**Extrait du document**
※ ※ ※
Francis Cabrel n’est pas le premier à reprendre le répertoire d’un autre artiste pour lui rendre hommage. (Je passerai sous silence ceux qui pour « relancer » leur « carrière » trouve de bon gout de massacrer « A Nos Actes Manqués » de Jean Jacques Goldman…) Pour certain, comme Eric Clapton, le style qu’ils abordent s’y prête bien. Le Blues a des racines si lointaine qu’il semble impossible de rendre hommage à tous ceux qui inspirent les grand Bluesman (qui d’ailleurs eux même inspireront la génération d’après). Eric Clapton a sorti récemment deux très bons albums de reprises. Ne se limitant d’ailleurs pas à un seul artiste sur l’album Clapton datant de 2007, il avait rendu un hommage sublime à Robert Jonhson sur Me And Mr. Johnson. La question du pourquoi reprendre alors que l’on peut inventer n’a pas lieu d’être dans ce cas précis, ni dans celui de Cabrel d’ailleurs. Dans leur domaine respectif ils ont démontré qu’ils n’avaient rien à envier à personne, à partir de là, l’envie de partager ses émotions au travers ce qu’on chérie le plus en tant que musicien prend le dessus et cela nous offre de beau instant de musique. Dans la catégorie des chanteurs faisant un album hommage, j’aimerai citer Scott Walker qui reprend Brel avec une ferveur rare sur Scott Walker Sings Jacques Brel. L’anglais n’est pas toujours la meilleure façon d’aborder les textes de Brel, mais l’orchestration et la vivacité de cette langue fait vivre sous un tout autre jour « Amsterdam » ou « Mathilde ». 

Il existe d’autres façons de rendre hommage à un frisson qu’un autre nous a procuré que de faire un album complet sur son œuvre. Les concerts se prêtent bien à ce genre d’exercice. Pour ceux qui n’aiment intégrer que des phrases ou de courtes parties de chanson (ces petits morceaux sont nommés « Snippet ») il y a U2. « Amazing Grace », «It’s Only Rock’n’Roll », « God Only Knows », “Don’t Stop Till You Get Enough” et bien d’autres sont au programme ne serais ce que sur leur dernière tournée ! Avant ça ils avaient repris « Helter Skelter » des Beatles lors de Rattle And Hum, et il ne faut pas pousser Bono pour qu’il s’attaque à n’importe quel morceau.
※ ※ ※
**Informations affichées**
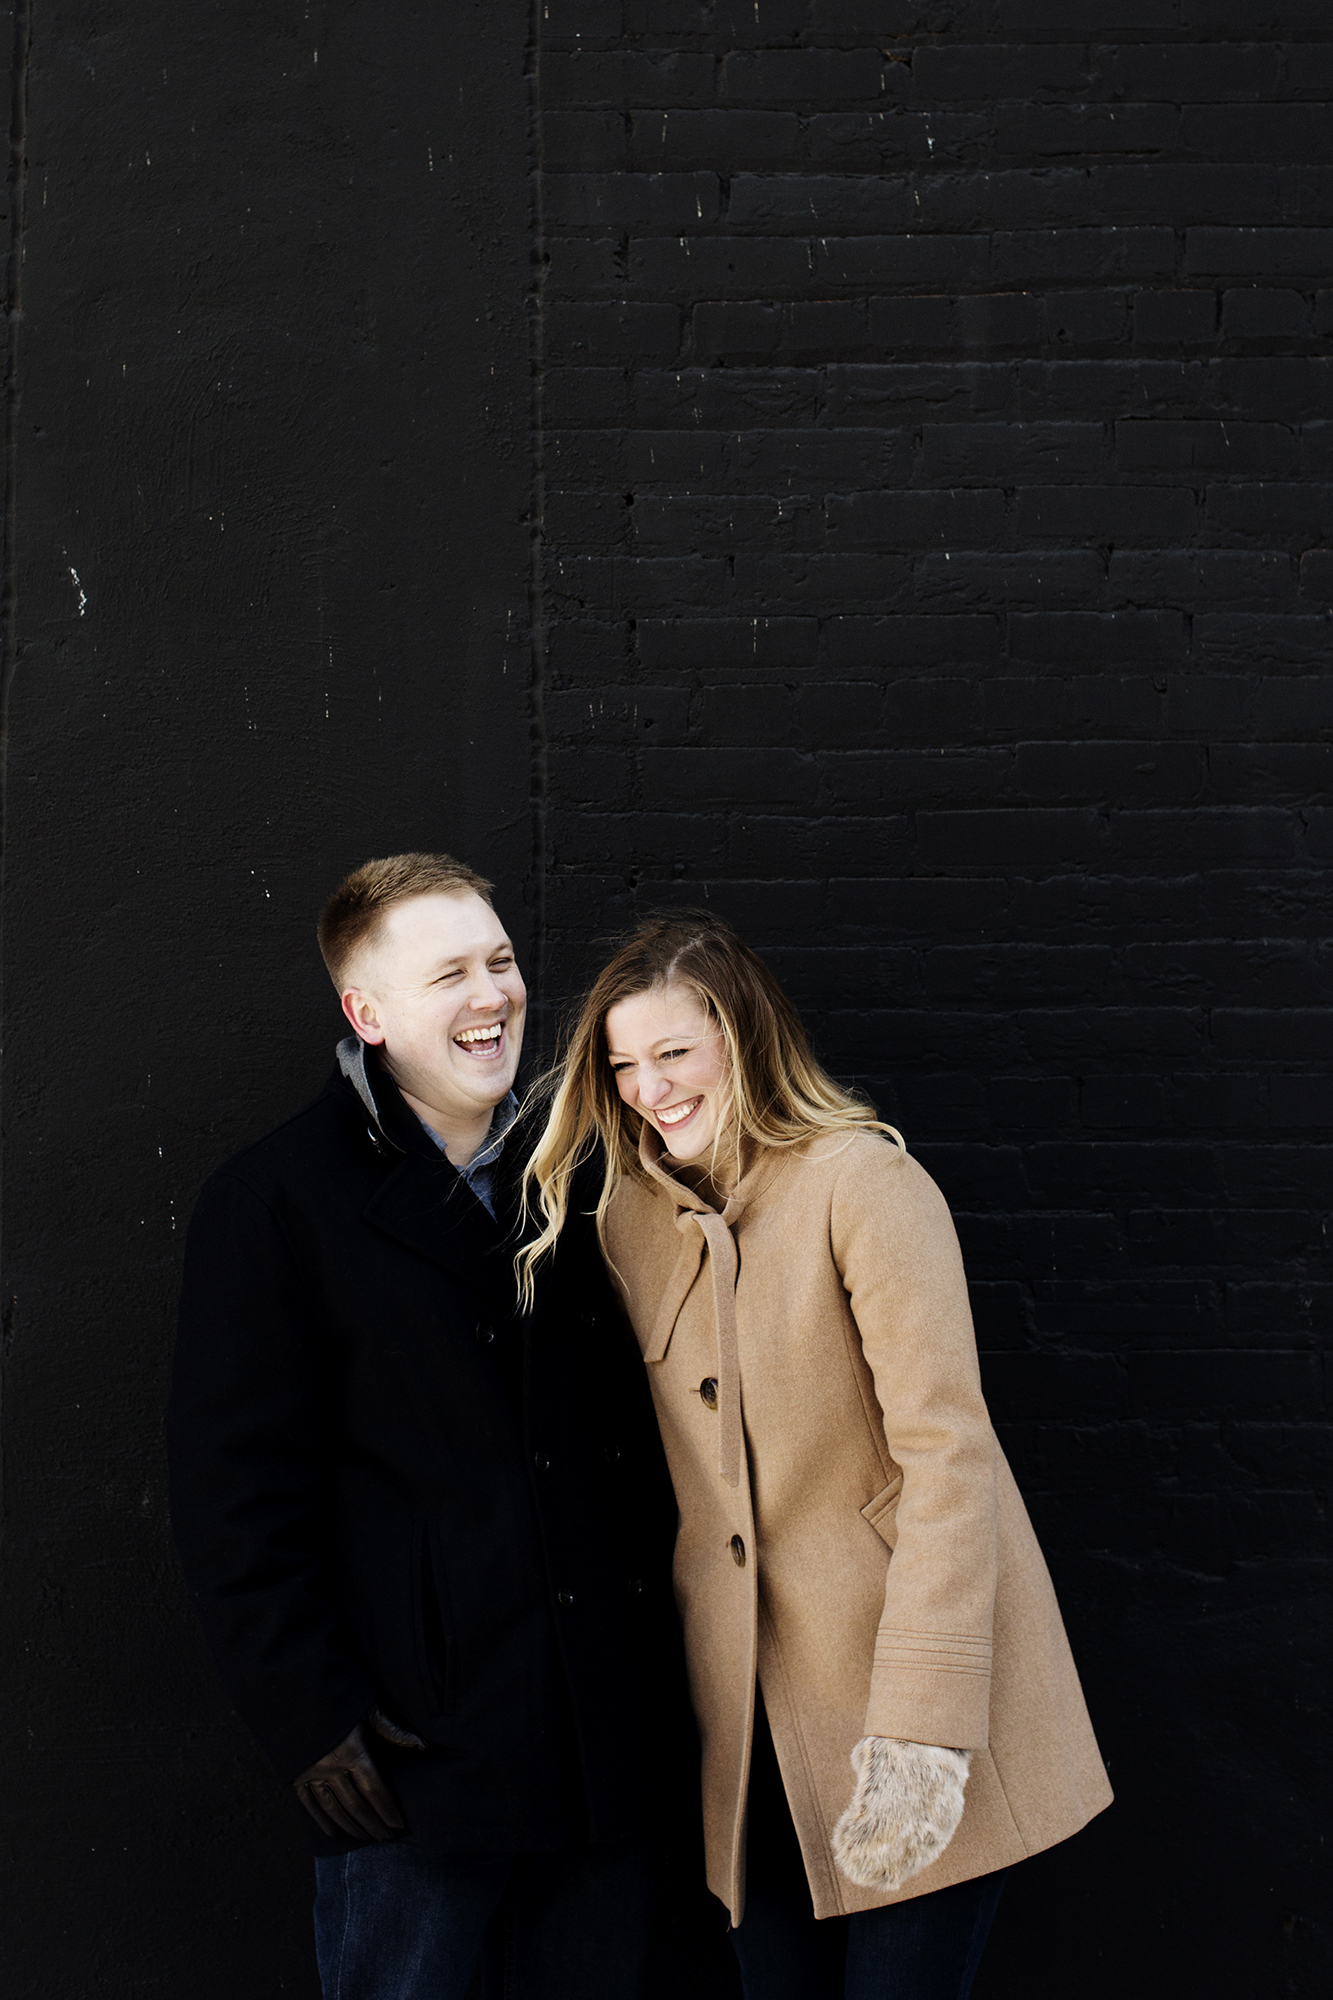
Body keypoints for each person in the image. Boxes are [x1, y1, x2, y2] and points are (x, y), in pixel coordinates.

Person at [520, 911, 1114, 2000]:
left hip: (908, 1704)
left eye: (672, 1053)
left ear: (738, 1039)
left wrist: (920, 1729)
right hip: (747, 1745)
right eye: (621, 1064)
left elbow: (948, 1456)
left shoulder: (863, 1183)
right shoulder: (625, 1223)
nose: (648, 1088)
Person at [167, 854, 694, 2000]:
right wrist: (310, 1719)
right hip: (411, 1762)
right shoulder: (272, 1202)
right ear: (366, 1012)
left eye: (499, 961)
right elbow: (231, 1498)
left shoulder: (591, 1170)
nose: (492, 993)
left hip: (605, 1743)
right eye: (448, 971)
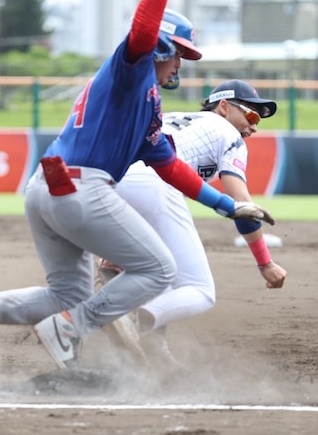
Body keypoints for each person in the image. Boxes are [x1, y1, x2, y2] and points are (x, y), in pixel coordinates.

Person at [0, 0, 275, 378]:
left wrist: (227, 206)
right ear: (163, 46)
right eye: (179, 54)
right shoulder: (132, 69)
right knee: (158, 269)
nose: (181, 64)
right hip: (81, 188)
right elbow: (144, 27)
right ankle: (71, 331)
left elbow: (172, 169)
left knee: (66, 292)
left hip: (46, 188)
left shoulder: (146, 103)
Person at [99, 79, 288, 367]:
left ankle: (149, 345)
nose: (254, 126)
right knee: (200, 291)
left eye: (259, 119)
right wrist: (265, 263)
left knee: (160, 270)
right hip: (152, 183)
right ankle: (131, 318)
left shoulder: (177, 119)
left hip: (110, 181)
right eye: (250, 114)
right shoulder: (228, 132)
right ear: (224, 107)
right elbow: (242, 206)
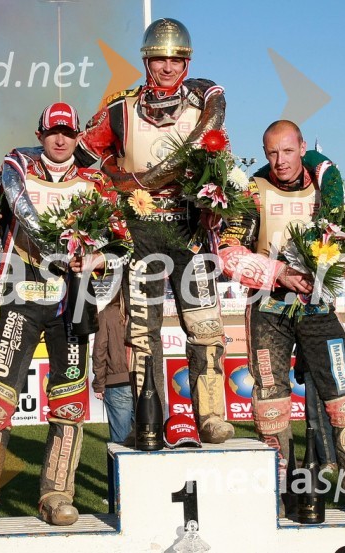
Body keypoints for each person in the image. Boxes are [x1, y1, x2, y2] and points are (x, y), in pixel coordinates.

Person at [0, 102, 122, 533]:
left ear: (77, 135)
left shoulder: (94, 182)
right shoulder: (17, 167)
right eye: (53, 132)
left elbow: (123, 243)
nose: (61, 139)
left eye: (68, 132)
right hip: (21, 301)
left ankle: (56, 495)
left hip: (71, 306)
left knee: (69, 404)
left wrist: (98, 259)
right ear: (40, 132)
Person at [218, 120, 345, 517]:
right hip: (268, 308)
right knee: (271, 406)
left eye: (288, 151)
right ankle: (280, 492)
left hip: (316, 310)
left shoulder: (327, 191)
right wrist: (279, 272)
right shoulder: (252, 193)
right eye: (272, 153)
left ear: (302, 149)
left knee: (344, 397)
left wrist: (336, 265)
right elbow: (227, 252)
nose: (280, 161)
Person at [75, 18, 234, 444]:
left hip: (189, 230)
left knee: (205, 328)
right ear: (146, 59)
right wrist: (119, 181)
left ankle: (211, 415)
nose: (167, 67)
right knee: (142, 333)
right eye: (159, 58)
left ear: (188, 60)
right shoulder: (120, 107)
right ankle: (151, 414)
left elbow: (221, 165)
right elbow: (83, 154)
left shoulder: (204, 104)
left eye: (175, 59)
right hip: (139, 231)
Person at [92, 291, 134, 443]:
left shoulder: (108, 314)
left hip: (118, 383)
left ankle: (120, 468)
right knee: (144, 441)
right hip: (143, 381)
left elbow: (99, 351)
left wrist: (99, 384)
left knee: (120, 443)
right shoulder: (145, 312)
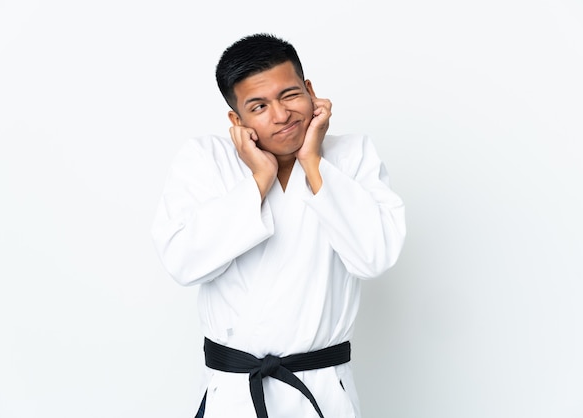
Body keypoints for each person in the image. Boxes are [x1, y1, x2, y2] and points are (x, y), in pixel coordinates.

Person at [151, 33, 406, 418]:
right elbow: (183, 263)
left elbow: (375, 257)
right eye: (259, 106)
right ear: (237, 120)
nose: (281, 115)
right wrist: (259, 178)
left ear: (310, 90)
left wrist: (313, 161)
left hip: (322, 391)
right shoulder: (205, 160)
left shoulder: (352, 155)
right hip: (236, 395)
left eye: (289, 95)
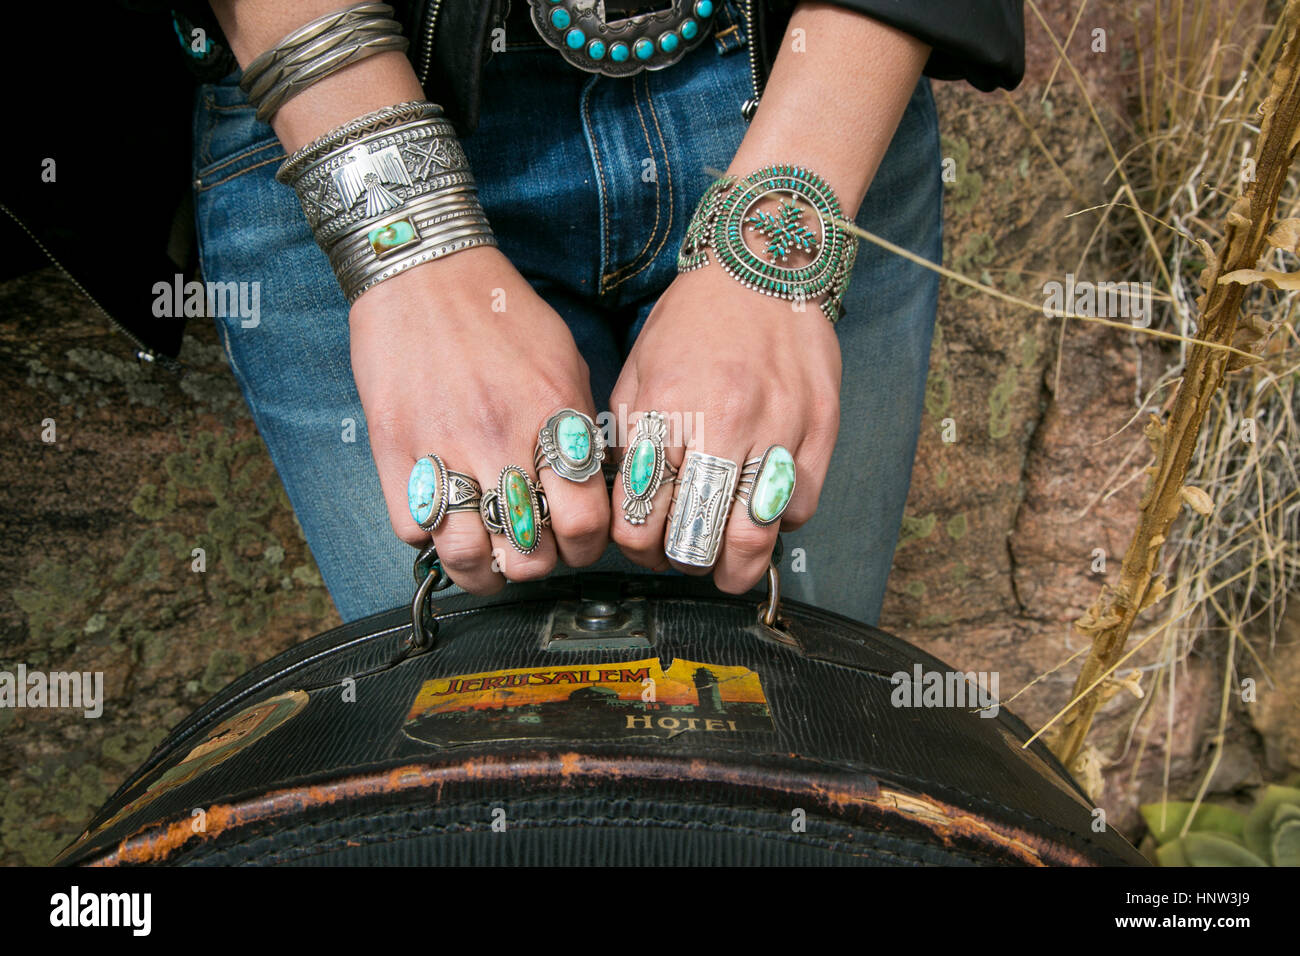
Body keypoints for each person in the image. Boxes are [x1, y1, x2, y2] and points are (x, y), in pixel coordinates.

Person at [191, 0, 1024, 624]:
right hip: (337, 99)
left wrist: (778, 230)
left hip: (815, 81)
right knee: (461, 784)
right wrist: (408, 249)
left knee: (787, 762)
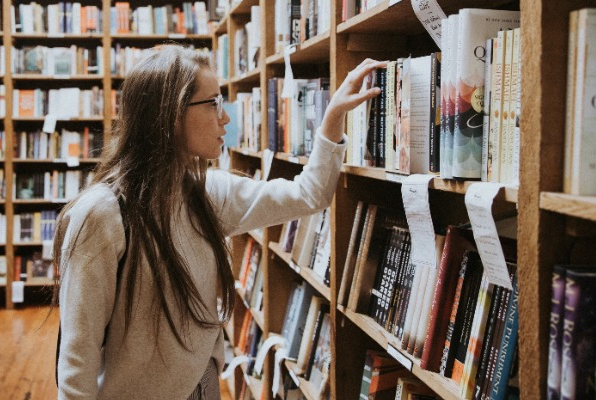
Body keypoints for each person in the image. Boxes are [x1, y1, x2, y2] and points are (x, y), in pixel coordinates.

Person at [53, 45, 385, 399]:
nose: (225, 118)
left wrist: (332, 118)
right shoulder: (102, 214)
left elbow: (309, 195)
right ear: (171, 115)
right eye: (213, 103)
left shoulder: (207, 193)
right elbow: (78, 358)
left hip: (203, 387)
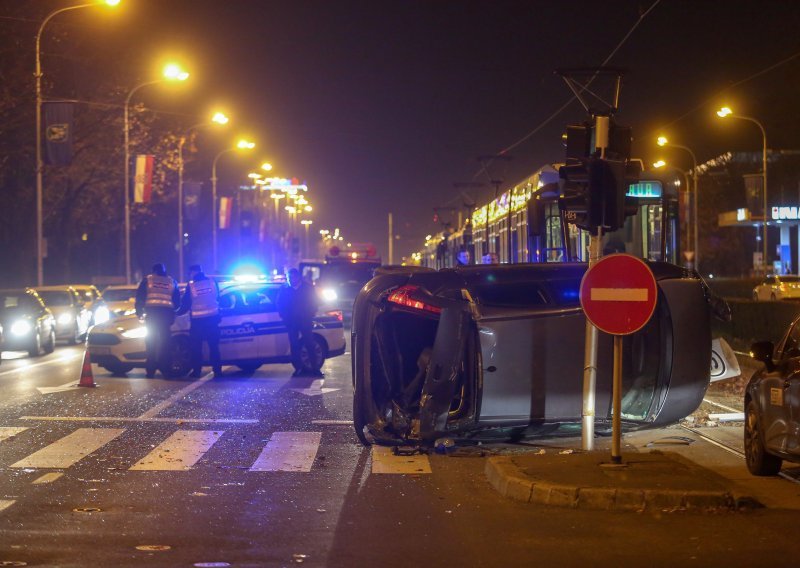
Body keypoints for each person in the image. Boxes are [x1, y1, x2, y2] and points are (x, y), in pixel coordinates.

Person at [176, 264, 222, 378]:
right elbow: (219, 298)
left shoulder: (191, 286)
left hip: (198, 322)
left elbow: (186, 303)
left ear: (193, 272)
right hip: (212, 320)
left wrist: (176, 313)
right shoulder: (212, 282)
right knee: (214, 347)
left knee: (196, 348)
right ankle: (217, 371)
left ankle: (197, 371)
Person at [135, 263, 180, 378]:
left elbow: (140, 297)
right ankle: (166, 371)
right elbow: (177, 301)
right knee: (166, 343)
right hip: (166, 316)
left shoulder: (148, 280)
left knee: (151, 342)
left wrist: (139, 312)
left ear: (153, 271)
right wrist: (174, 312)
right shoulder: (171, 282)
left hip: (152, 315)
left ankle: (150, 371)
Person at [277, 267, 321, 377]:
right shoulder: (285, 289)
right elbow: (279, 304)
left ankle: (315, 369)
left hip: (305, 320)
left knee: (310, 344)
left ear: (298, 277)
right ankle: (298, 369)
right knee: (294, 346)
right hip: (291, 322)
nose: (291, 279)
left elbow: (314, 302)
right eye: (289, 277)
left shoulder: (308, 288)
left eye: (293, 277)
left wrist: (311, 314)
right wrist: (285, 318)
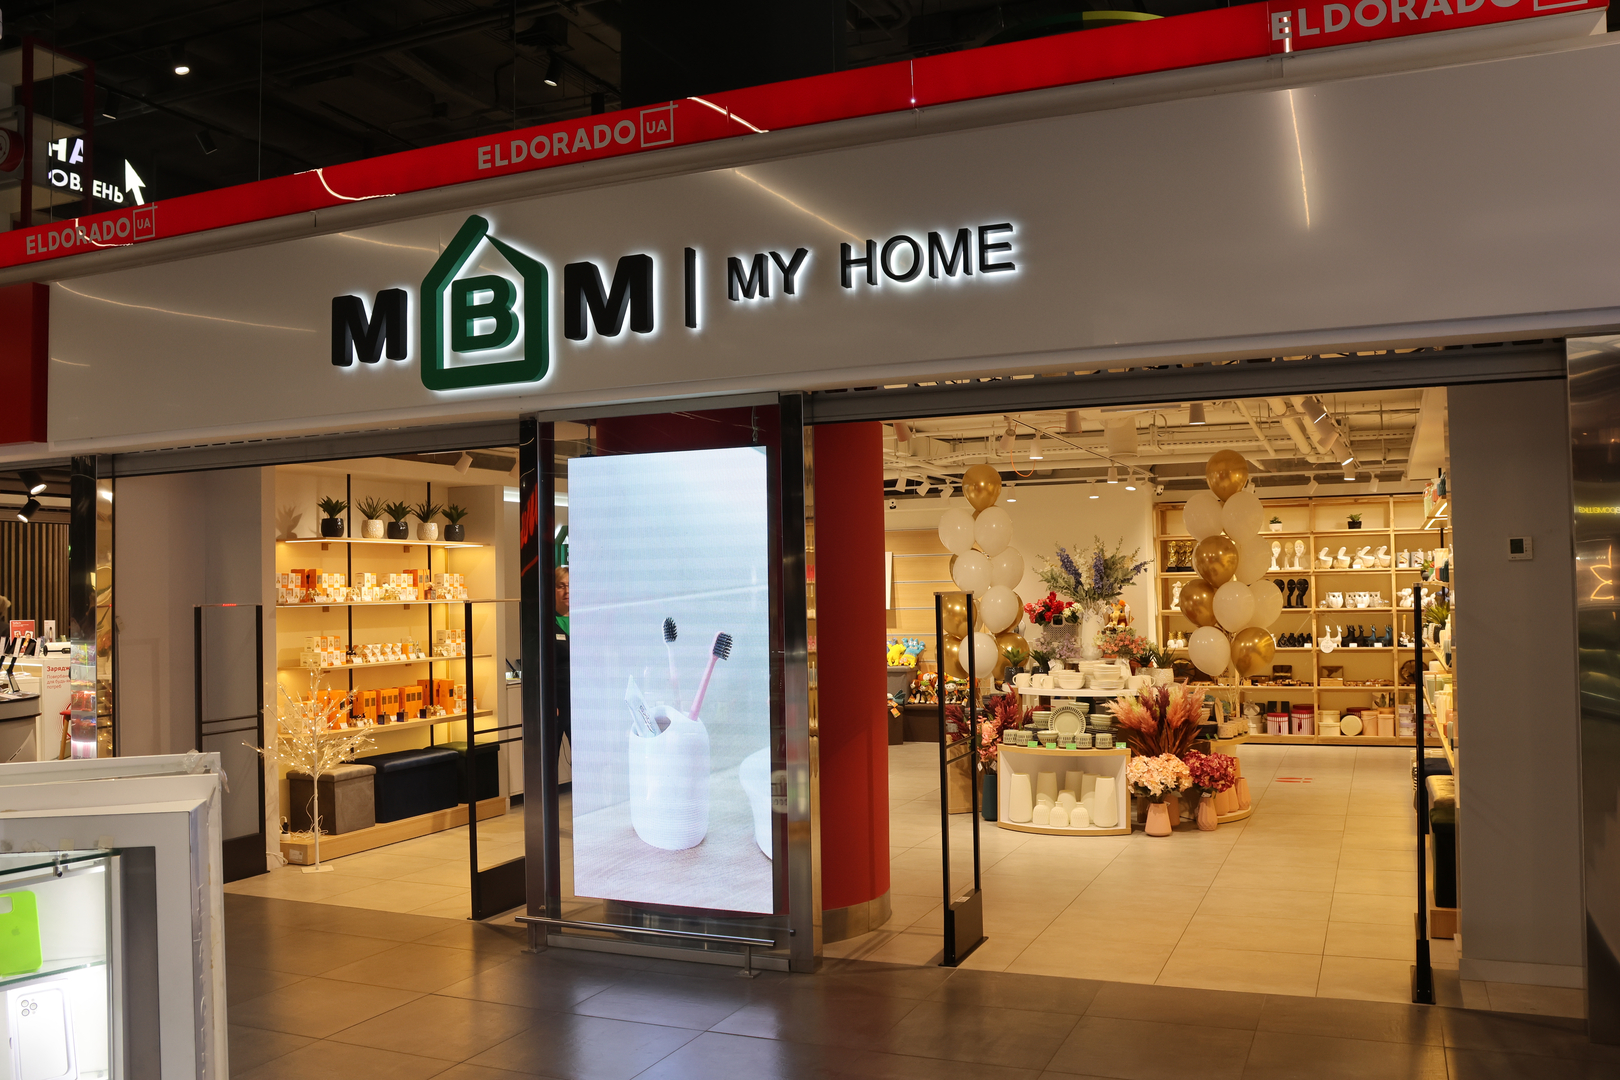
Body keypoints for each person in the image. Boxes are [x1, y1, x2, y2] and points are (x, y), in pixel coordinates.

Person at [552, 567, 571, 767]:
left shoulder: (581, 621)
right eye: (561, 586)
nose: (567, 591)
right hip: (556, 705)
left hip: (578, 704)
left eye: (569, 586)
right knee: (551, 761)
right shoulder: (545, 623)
※ ※ ※
**Problème à résoudre**
D’après l’extrait du document, quelle chanson des Beatles U2 a-t-il reprise lors de Rattle And Hum ? Cette liste n’est pas utile ici.

**Réponse proposée**
« Helter Skelter ».